High-Definition Digital Display Case

2 Related Works

2.1 Digital Technologies for Museums

Although some digital devices like information kiosk or videos about exhibits are already introduced into museums, most of them are placed outside of the exhibition rooms. This is because curators in museums, who design exhibitions, do not know how to use it effectively, while they know much about conventional exhibition devices. We have to consider this know-how that museums used for exhibits, to introduce digital technologies into museums.

Digital technologies which are used for exhibitions in museums can be categorized in two types. One is the consequential type which display the information for exhibitions incrementally, and the other is the straightforward type which convey the exhibitions’ information as the devise of exhibition.

As the former, a theater system is already introduced. Several studies have been conducted on the gallery talk in the theater [20]. These systems can present the highly realistic images or models about the theme of the exhibition. However it is difficult to introduce the system into the exhibition rooms, and this type of system have to hold visitors for a long time to exhibit. There are also more researches that use digital technology at a gallery talk in an exhibition room. A gallery talk is a conventional way for museums to convey exhibit’s background information to their visitor. However, it is difficult to have frequently or individually because of the problem of lack of sufficient help. Gallery talk robot [10] is one solution for this problem, which realize gallery talk from a remote person. Mobile devices are also used to convey the information about exhibits [6].

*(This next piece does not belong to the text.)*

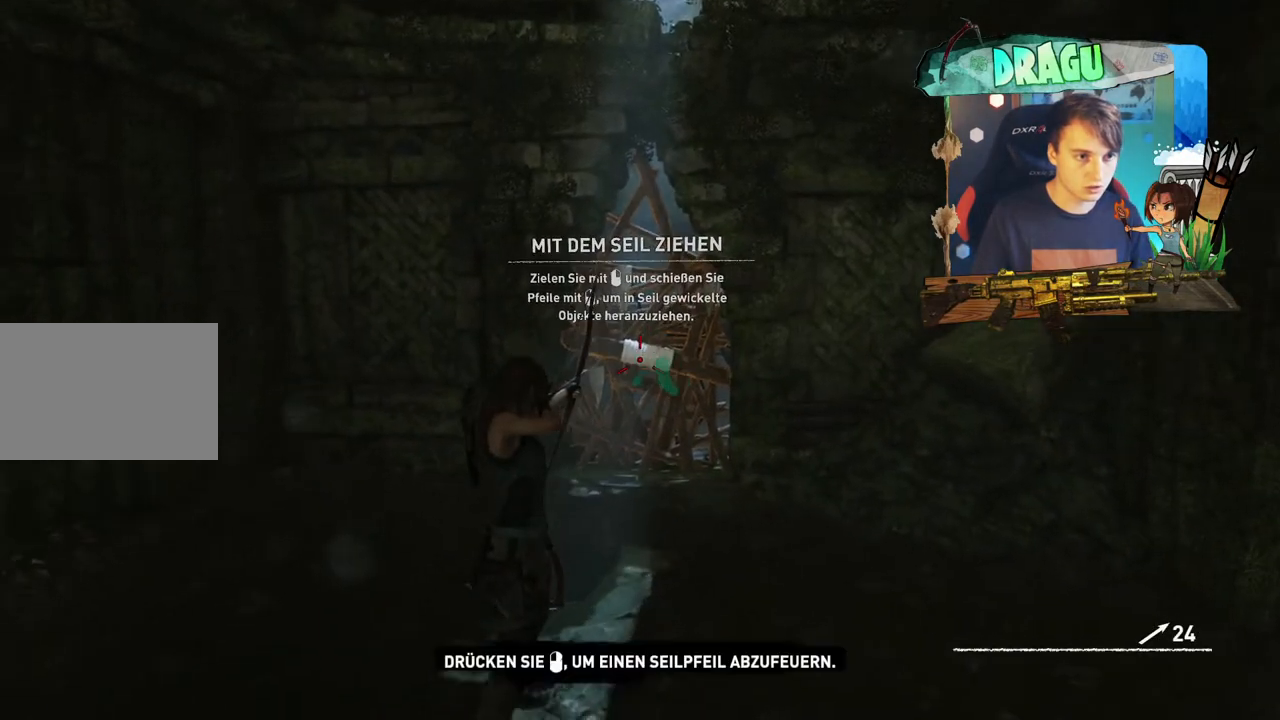
{"keys": [], "mouse": ["right"], "events": []}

As the latter, the technologies for straightforward exhibits, some researches constructed the system that superimposes the information on actual exhibitions using MR display system. To superimpose an exhibit’s information, the Head Mounted Display (HMD) was usually used [9], however a wearable system like HMD have a difficulty of management when we introduce them into permanent exhibition. On the other hand, there are some works which use half mirrors to superimpose the information on actual exhibitions [3], and a method which use a projector which dis- play the information depending on the measured user’s point of view [8, 14].

2.2 Interactive Exhibit Using Digital Technology

On the other hand, some exhibit system which enable users to touch the virtual exhibitions have been studied. Nara University Museum held an exhibit where visitors could experience to read Japanese traditional scrolls by rolling a bar device using the digital data of the scroll. Wakita et al. constructed a system which enable users to touch the digital archived fabric, by displaying haptic feedback with a SPIDAR device based on data of the fabric taken with the laser range scanner [21].

These systems realize experiences in which users touch virtual exhibition, and convey the exhibition’s information about weight, texture and so on. However, these systems display physically static exhibitions, so they do not enable users to operate dynamic virtual exhibitions. Therefore in this paper, we aim to construct the exhibit system which can convey the exhibition’s information about the dynamic characteristics like mechanism. To convey these information, realizing the experience in which users manipulate exhibitions is considered most effective. Therefore, we constructed the Digital Display Cases where users can touch and manipulate the virtual exhibition.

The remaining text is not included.